Off-label use has negative attributes. First of all, it may be misleading to patients. They assume that any approved drug is effective and safe. They might not know that drugs are approved for a specific indication. Therefore, when prescribing off-label, physicians might consider informing patients about the lack of indication information and then evaluate together the risks and benefits of such a prescription. A legal problem for physicians could arise if they were faced with a malpractice suit, since off-label use often does not reflect a "standard of care" treatment. This leads to possible concern about the risk of prescribing off-label should a patient have serious side effects or a bad outcome from treatment.
Regarding reimbursement for off-label prescribing, some managed care organizations and other payers will not pay for off-label prescriptions, increasing the patient's out-of-pocket expense for medicines. Many insurance companies will not pay for an expensive drug that is used in a way that is not listed in the approved label; insurers claim that its use is "experimental" or "investigational."
Permitting companies to promote off-label use diminishes the incentive for manufacturers to apply for new indication labeling. If the market for a product is small, the investment in a clinical trial would not be warranted. That is the same situation if a product had only three or fewer years remaining of patent protection, since the benefits would only accrue to future generic manufacturers.
Perhaps the FDA now takes the most progressive stance, allowing drug companies to give physicians journal articles that discuss off-label uses of products not yet approved by the FDA. This approach replaces the relevant provisions in the FDA 1997 Modernization Act (FDAMA), which expired in 2006. The new guidelines include provisions allowing dissemination of information if a drug company meets certain criteria.

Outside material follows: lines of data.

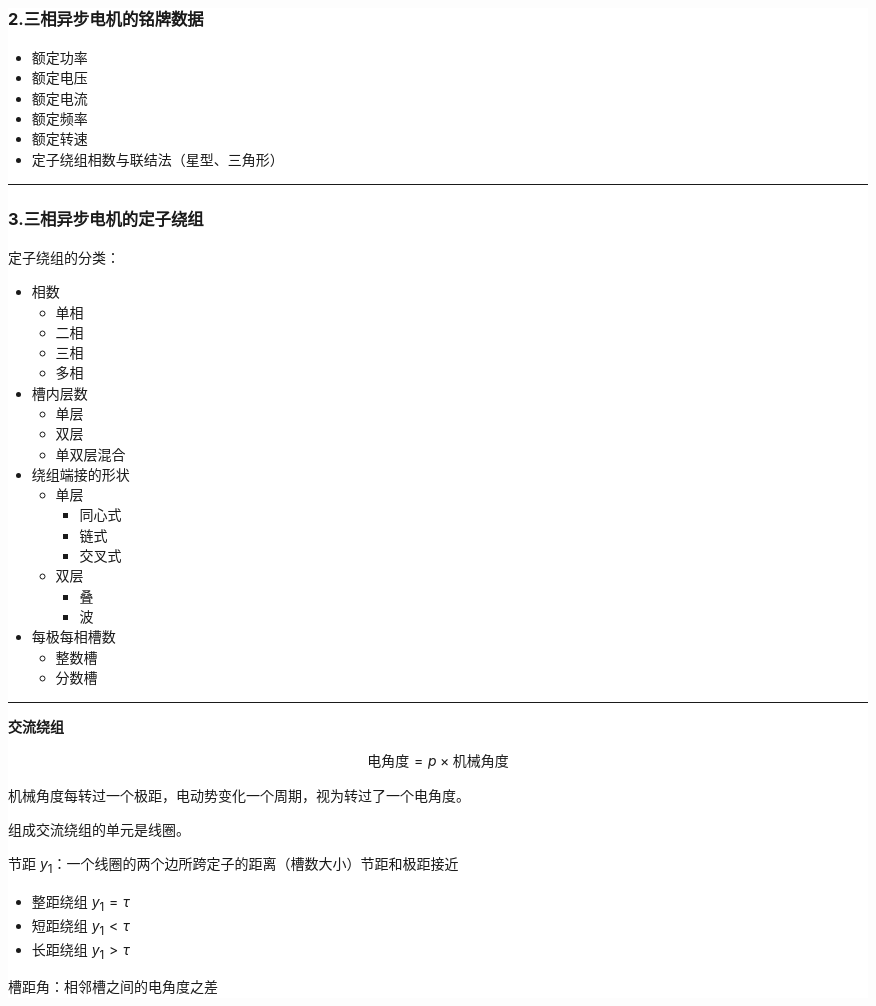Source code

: 
### 2.三相异步电机的铭牌数据

- 额定功率
- 额定电压
- 额定电流
- 额定频率
- 额定转速
- 定子绕组相数与联结法（星型、三角形）

---

### 3.三相异步电机的定子绕组

定子绕组的分类：

- 相数
    - 单相
    - 二相
    - 三相
    - 多相
- 槽内层数
    - 单层
    - 双层
    - 单双层混合
- 绕组端接的形状
    - 单层
        - 同心式
        - 链式
        - 交叉式
    - 双层
        - 叠
        - 波
- 每极每相槽数
    - 整数槽
    - 分数槽

---

**交流绕组**

$$
\text{电角度} = p \times \text{机械角度}
$$

机械角度每转过一个极距，电动势变化一个周期，视为转过了一个电角度。

组成交流绕组的单元是线圈。

节距 $y_{1}$：一个线圈的两个边所跨定子的距离（槽数大小）节距和极距接近

- 整距绕组 $y_{1} = \tau$
- 短距绕组 $y_{1} < \tau$
- 长距绕组 $y_{1} > \tau$

槽距角：相邻槽之间的电角度之差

In this way, the FDA is making it easier for pharmaceutical companies to distribute more truthful, non-misleading, and objective information than had been possible in the past. It is assumed and hoped that this will benefit patients who might gain access to products which their physicians were previously unaware of, or reluctant to try.
Even with these protections and the additional latitude provided to drug companies and prescribing physicians, there are still some who object, claiming that there are insufficient protections for the patient. They argue that there should be a strict requirement compelling doctors to obtain informed consent from patients who are prescribed drugs for an off-label use just as they would before enrolling patients in a clinical research study.

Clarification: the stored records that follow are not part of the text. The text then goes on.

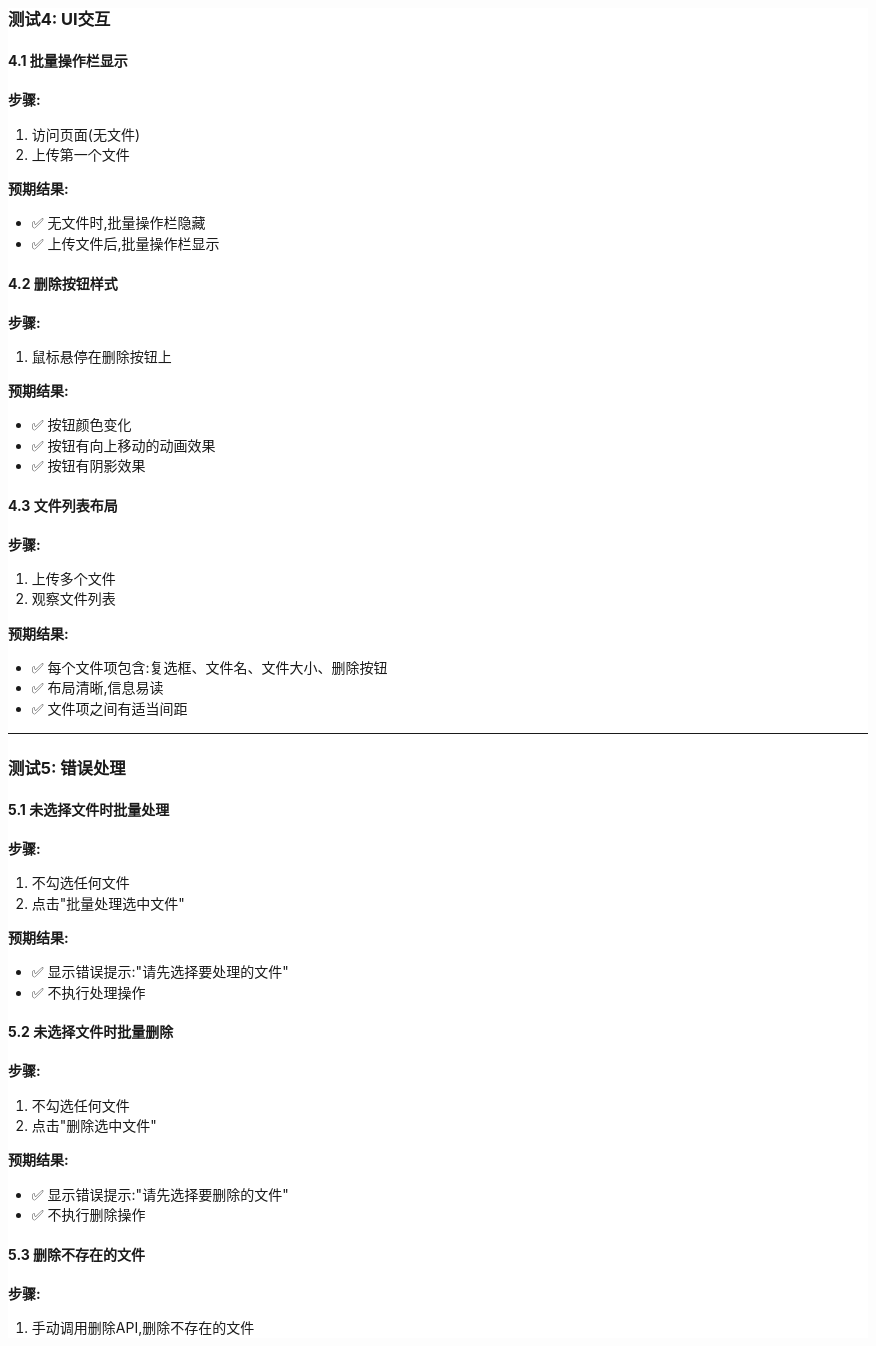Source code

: ### 测试4: UI交互

#### 4.1 批量操作栏显示
**步骤:**
1. 访问页面(无文件)
2. 上传第一个文件

**预期结果:**
- ✅ 无文件时,批量操作栏隐藏
- ✅ 上传文件后,批量操作栏显示

#### 4.2 删除按钮样式
**步骤:**
1. 鼠标悬停在删除按钮上

**预期结果:**
- ✅ 按钮颜色变化
- ✅ 按钮有向上移动的动画效果
- ✅ 按钮有阴影效果

#### 4.3 文件列表布局
**步骤:**
1. 上传多个文件
2. 观察文件列表

**预期结果:**
- ✅ 每个文件项包含:复选框、文件名、文件大小、删除按钮
- ✅ 布局清晰,信息易读
- ✅ 文件项之间有适当间距

---

### 测试5: 错误处理

#### 5.1 未选择文件时批量处理
**步骤:**
1. 不勾选任何文件
2. 点击"批量处理选中文件"

**预期结果:**
- ✅ 显示错误提示:"请先选择要处理的文件"
- ✅ 不执行处理操作

#### 5.2 未选择文件时批量删除
**步骤:**
1. 不勾选任何文件
2. 点击"删除选中文件"

**预期结果:**
- ✅ 显示错误提示:"请先选择要删除的文件"
- ✅ 不执行删除操作

#### 5.3 删除不存在的文件
**步骤:**
1. 手动调用删除API,删除不存在的文件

Off-label prescribing of medications cannot automatically be criticized, as often this is the optimal therapy for some conditions. Unfortunately, there are numerous medical conditions and other morbidities where there are no approved, effective drug therapies available. Moreover, some very effective therapies have been discovered by serendipity in this way—an off-label use today may lead to tomorrow's effective and officially approved use of a drug. It is becoming possible for the practitioner to gain some legitimate and non-commercial information. The reference work "Facts and Comparisons" includes information about known off-label uses of many drugs. In addition, the US Pharmacopeia reference compendium lists at the end of a monograph information about any known off-label use of that drug.
As with many other situations where not all of the facts may be known, it seems that the wisest path is to approach the use of drugs for off-label conditions with great caution and as much knowledge as may be gained before the prescribing decision is arrived at.